Which brings me back to Metz. Before Hermann died he had published my name and address (entirely without my permission) in a newsletter distributed to veterans of the Medical Corp, with the result that a few weeks later I received a letter from Metz. You can imagine how surprised I was, as we had last seen one another in 1941 at Yasnaya Polyana. His letter was friendly, even jaunty, and barely mentioned the war. I already knew from Hermann that after it Metz had set up in Dortmund, not as a surgeon or even a doctor but as the director of a small factory producing prosthetics and other specialised medical equipment; or, as Hermann put it, ‘filling a gap he had done his damnedest to create’. Metz’s letter added little more. He was prospering and at sixty-three was looking forward to handing over management of the firm to one of his sons-in-law. Apparently all three of his daughters were happily married and between them had given him five or six grandchildren, with another on the way. I replied to him politely, dodging an invitation to visit. He answered with at least one more letter, and there were also a couple of Christmas cards, but by then I was getting very busy at the hospital, and, possibly sensing my ambivalence, he stopped writing to me.

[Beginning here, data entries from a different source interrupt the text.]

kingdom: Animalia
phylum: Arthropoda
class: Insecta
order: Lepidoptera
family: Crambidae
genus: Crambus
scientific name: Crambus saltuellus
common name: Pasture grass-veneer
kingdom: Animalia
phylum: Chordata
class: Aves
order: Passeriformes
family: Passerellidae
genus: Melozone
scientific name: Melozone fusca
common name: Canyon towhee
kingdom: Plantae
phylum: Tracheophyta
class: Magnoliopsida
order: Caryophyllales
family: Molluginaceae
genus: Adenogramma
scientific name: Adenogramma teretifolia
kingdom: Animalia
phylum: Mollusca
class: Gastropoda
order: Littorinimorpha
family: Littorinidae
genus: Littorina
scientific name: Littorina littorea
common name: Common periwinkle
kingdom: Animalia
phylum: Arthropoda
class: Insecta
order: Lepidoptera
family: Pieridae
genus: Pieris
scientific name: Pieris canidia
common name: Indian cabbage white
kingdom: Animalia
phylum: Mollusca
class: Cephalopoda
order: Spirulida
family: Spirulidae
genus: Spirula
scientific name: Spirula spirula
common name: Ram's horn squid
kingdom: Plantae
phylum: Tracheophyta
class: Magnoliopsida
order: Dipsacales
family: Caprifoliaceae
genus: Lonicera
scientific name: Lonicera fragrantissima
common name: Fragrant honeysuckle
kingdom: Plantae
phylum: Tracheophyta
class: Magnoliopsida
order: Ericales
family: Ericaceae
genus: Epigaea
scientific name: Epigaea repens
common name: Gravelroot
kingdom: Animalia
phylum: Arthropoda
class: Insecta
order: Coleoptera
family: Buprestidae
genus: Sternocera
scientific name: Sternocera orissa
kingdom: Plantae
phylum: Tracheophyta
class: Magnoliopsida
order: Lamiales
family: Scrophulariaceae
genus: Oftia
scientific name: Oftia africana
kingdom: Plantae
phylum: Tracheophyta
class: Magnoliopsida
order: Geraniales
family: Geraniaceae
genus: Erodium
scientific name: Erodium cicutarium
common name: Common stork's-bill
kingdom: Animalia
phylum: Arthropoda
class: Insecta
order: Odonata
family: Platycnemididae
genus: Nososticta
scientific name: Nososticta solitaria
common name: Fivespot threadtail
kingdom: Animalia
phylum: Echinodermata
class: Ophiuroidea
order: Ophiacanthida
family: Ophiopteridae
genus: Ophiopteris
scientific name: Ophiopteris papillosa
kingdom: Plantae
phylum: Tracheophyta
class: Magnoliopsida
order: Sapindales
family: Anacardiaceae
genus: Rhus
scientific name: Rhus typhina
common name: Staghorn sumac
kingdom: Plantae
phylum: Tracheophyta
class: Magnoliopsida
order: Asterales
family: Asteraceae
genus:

I’ve been thinking of how you and I came to know one another at Yasnaya Polyana, by
fits and starts and in the teeth of your (understandable) hostility. Along the way I seem to recall that we discussed our families a little – your aristocratic one, certainly; your husband and son; also my wife, and the brother I lost in the First World War. The members of my family I don’t recall mentioning to you were my mother and father, no doubt because there wasn’t much to tell. They were simple, hardworking country people, and I only mention them now because writing to you has reminded me of an incident in my mother’s life – perhaps ‘development’ would be a better term – soon after my father’s death in 1928. My mother was younger than my father and only forty-nine when he died, and although she had loved him in her way she was a self-contained woman who, I suspected, half-welcomed her widowhood. Certainly it didn’t cross my mind she would ever remarry, and so I was startled six months after my father’s death when she told me an ‘old admirer’ had been in touch, a former schoolmate who long ago had moved to Nuremberg. This admirer, who had also been widowed, had heard of my father’s death and had written to my mother expressing his condolences, adding that he would like to meet up with her ‘for old times’ sake’. As she told me all this, her manner was unlike anything I’d ever seen in her before, a blend of bashfulness, defiance and pride. She wanted my blessing, I assumed – was perhaps even asking my permission – and once I got over my initial shock I gave it to her, declaring with more enthusiasm than I really felt that she should certainly meet this fellow if she wanted to; she was a free woman; she should follow her heart. Her response was scornful. She would write to him, she said, but the past was the past and there was no sense in them meeting. And that’s what happened: they wrote but didn’t meet – not for several more years, in any case, by which time the admirer had married someone else.